Overview
This folder holds system call-based scheduling (SySched) plugin implementations
based on SySched.
Maturity Level
- 💡 Sample (for demonstrating and inspiring purpose)
- 👶 Alpha (used in companies for pilot projects)
- 👦 Beta (used in companies and developed actively)
- 👨 Stable (used in companies for production workloads)
Tutorial
Expectation
The system call aware scheduler (SySched)
plugin improves the ranking of feasible nodes based on the relative risks of pods' system call usage to improve pods'
security footprints. The system call usage profiles are stored as CRDs.

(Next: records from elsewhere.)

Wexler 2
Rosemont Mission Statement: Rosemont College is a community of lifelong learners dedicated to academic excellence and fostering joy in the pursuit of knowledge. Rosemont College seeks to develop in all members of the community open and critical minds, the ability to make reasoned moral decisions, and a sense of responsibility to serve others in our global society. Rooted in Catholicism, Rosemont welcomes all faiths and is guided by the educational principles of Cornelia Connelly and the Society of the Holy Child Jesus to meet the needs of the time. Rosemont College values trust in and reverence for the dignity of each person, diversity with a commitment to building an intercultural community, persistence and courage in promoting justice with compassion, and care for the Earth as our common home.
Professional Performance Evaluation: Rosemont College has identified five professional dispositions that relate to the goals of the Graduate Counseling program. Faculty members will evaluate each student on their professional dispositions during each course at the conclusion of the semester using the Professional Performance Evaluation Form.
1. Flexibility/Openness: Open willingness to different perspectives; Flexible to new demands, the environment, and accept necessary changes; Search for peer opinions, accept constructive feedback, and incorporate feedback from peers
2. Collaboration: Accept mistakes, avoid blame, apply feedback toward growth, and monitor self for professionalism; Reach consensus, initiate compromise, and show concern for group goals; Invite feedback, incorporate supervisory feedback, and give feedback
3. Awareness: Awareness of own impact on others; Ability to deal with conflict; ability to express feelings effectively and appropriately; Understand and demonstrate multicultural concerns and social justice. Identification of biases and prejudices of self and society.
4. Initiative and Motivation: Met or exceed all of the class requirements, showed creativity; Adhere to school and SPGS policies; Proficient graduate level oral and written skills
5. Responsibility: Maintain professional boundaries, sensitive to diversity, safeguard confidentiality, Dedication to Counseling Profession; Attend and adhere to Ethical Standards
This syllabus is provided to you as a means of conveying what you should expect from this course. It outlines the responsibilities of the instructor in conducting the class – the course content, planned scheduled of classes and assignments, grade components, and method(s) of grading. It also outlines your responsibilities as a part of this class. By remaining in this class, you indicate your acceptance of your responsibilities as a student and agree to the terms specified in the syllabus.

The Security Profile Operator (SPO) for creating and
storing system call usage profiles as seccomp profiles. SyShed obtains the system call profile(s) for a pod from the
CRDs and computes a score for Extraneous System Call (ExS). The normalized ExS score is combined with other scores in
Kubernetes for ranking candidate nodes.
Installation of Security Profile Operator
We leverage the Security Profile Operator (SPO) for
creating and storing system call usage profiles as seccomp profiles. We provide a quick installation guide herein.

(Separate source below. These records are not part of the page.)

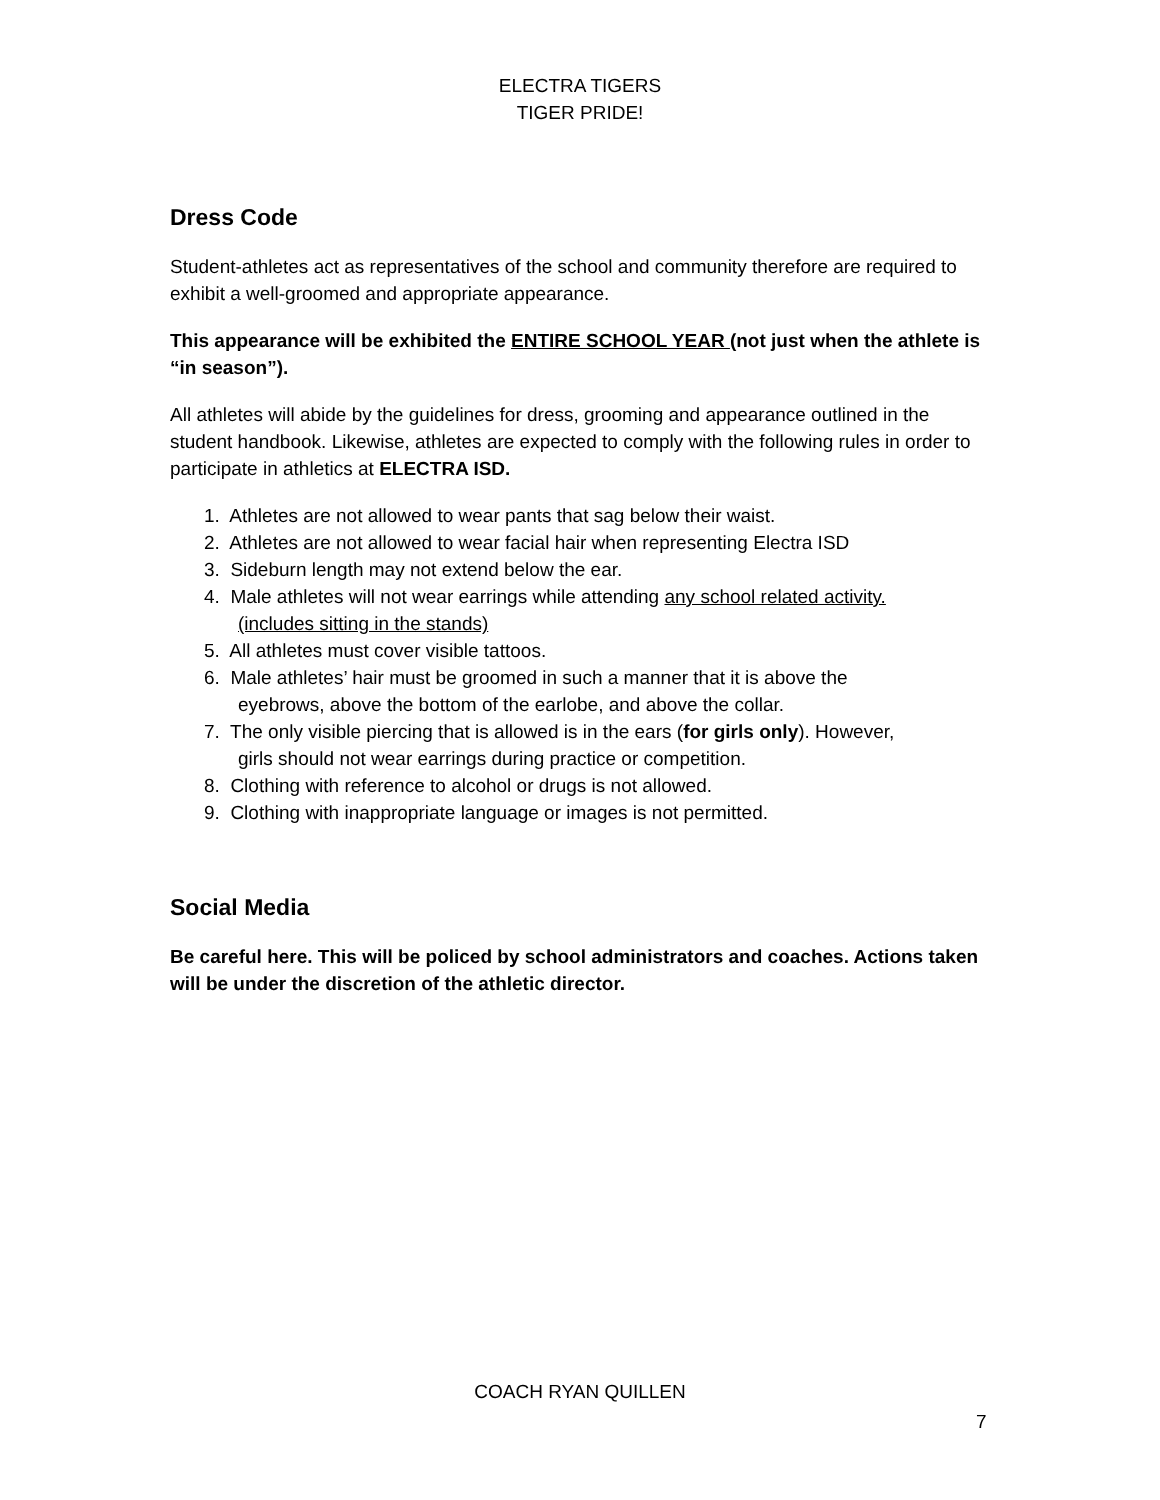ELECTRA TIGERS
TIGER PRIDE!
Dress Code
Student-athletes act as representatives of the school and community therefore are required to exhibit a well-groomed and appropriate appearance.
This appearance will be exhibited the ENTIRE SCHOOL YEAR (not just when the athlete is “in season”).
All athletes will abide by the guidelines for dress, grooming and appearance outlined in the student handbook. Likewise, athletes are expected to comply with the following rules in order to participate in athletics at ELECTRA ISD.
1. Athletes are not allowed to wear pants that sag below their waist.
2. Athletes are not allowed to wear facial hair when representing Electra ISD
3. Sideburn length may not extend below the ear.
4. Male athletes will not wear earrings while attending any school related activity.
(includes sitting in the stands)
5. All athletes must cover visible tattoos.
6. Male athletes’ hair must be groomed in such a manner that it is above the
eyebrows, above the bottom of the earlobe, and above the collar.
7. The only visible piercing that is allowed is in the ears (for girls only). However,
girls should not wear earrings during practice or competition.
8. Clothing with reference to alcohol or drugs is not allowed.
9. Clothing with inappropriate language or images is not permitted.
Social Media
Be careful here. This will be policed by school administrators and coaches. Actions taken will be under the discretion of the athletic director.
COACH RYAN QUILLEN
7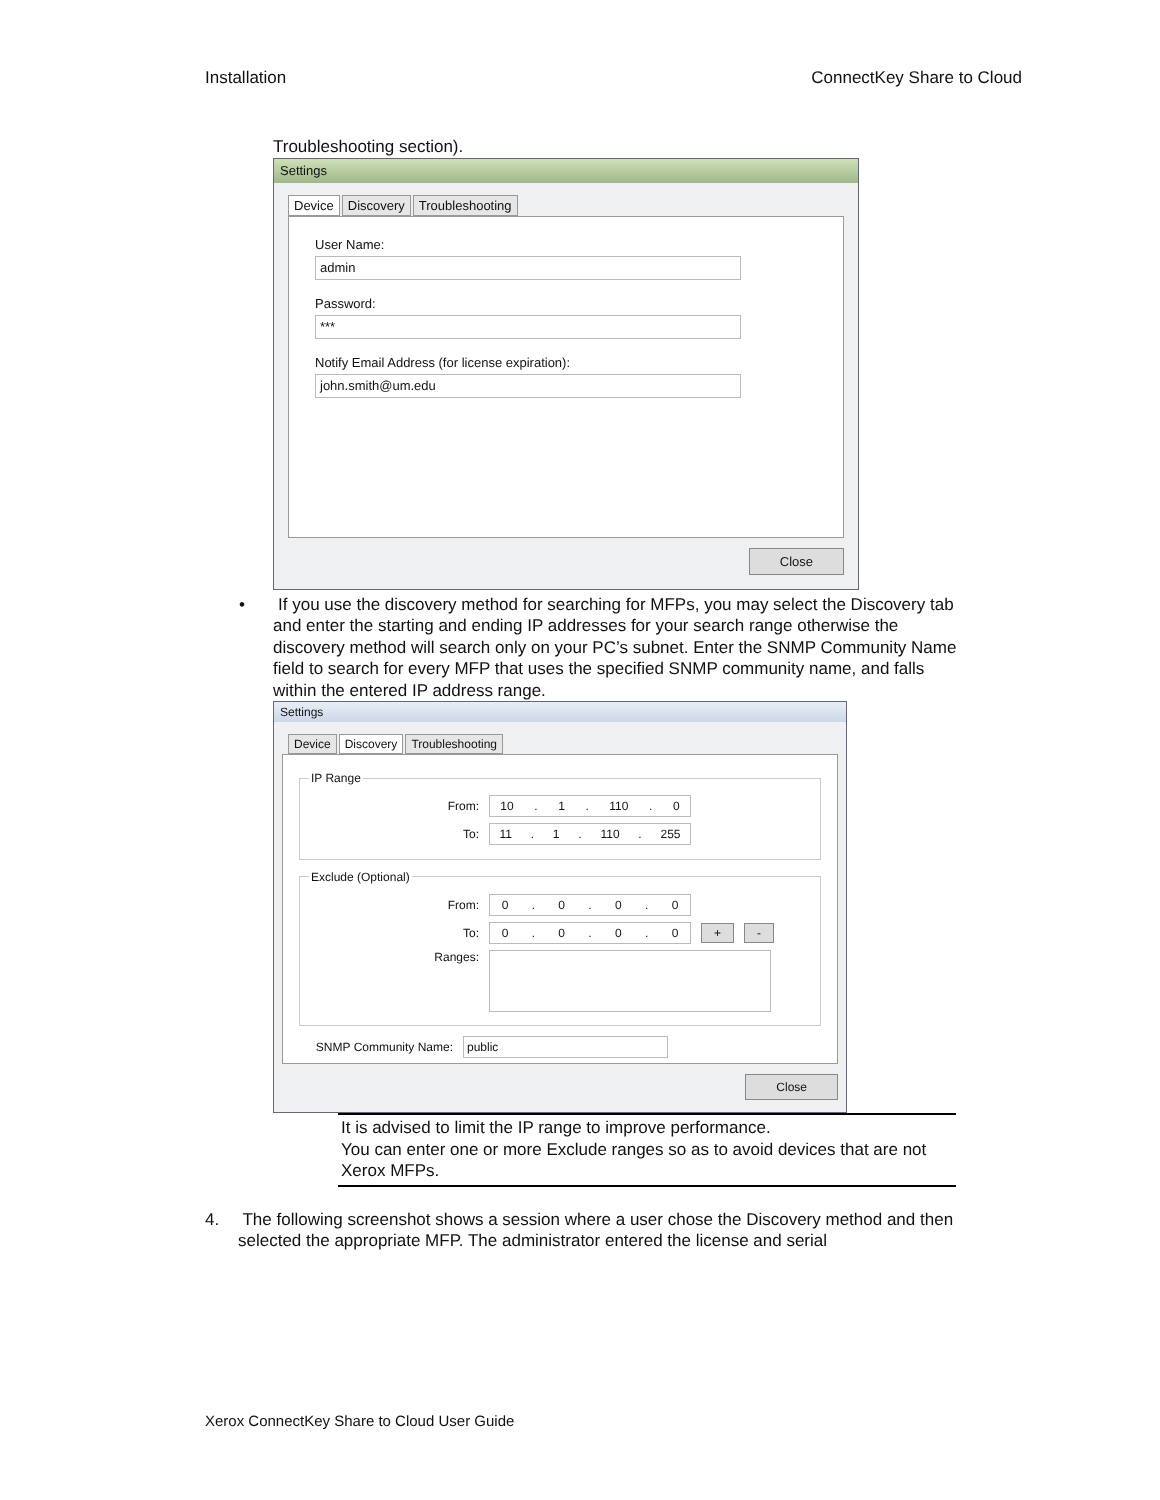Installation ConnectKey Share to Cloud
Troubleshooting section).
Settings
Device Discovery Troubleshooting
User Name:
admin
Password:
***
Notify Email Address (for license expiration):
john.smith@um.edu
Close
• If you use the discovery method for searching for MFPs, you may select the Discovery tab and enter the starting and ending IP addresses for your search range otherwise the discovery method will search only on your PC’s subnet. Enter the SNMP Community Name field to search for every MFP that uses the specified SNMP community name, and falls within the entered IP address range.
Settings
Device Discovery Troubleshooting
IP Range
From:
10. 1. 110. 0
To:
11. 1. 110. 255
Exclude (Optional)
From:
0. 0. 0. 0
To:
0. 0. 0. 0
+ -
Ranges:
SNMP Community Name:
public
Close
It is advised to limit the IP range to improve performance.
You can enter one or more Exclude ranges so as to avoid devices that are not Xerox MFPs.
4. The following screenshot shows a session where a user chose the Discovery method and then selected the appropriate MFP. The administrator entered the license and serial
Xerox ConnectKey Share to Cloud User Guide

For detailed instruction on installation and usage, please refer to the
SPO GitHub repository.
First, install the cert-manager
via kubectl
to deploy the SPO operator:
$ kubectl apply -f https://github.com/cert-manager/cert-manager/releases/download/v1.11.0/cert-manager.yaml
$ kubectl --namespace cert-manager wait --for condition=ready pod -l app.kubernetes.io/instance=cert-manager
Next, we need to apply the operator manifest:
$ kubectl apply -f https://raw.githubusercontent.com/kubernetes-sigs/security-profiles-operator/main/deploy/operator.yaml
Scheduler configuration
The SySched
plugin has its own specific parameters. Following is an example (manifests/sysched/scheduler-config.yaml
) scheduler configuration for SySched
.
apiVersion: kubescheduler.config.k8s.io/v1beta3
kind: KubeSchedulerConfiguration
leaderElection:
# (Optional) Change true to false if you are not running a HA control-plane.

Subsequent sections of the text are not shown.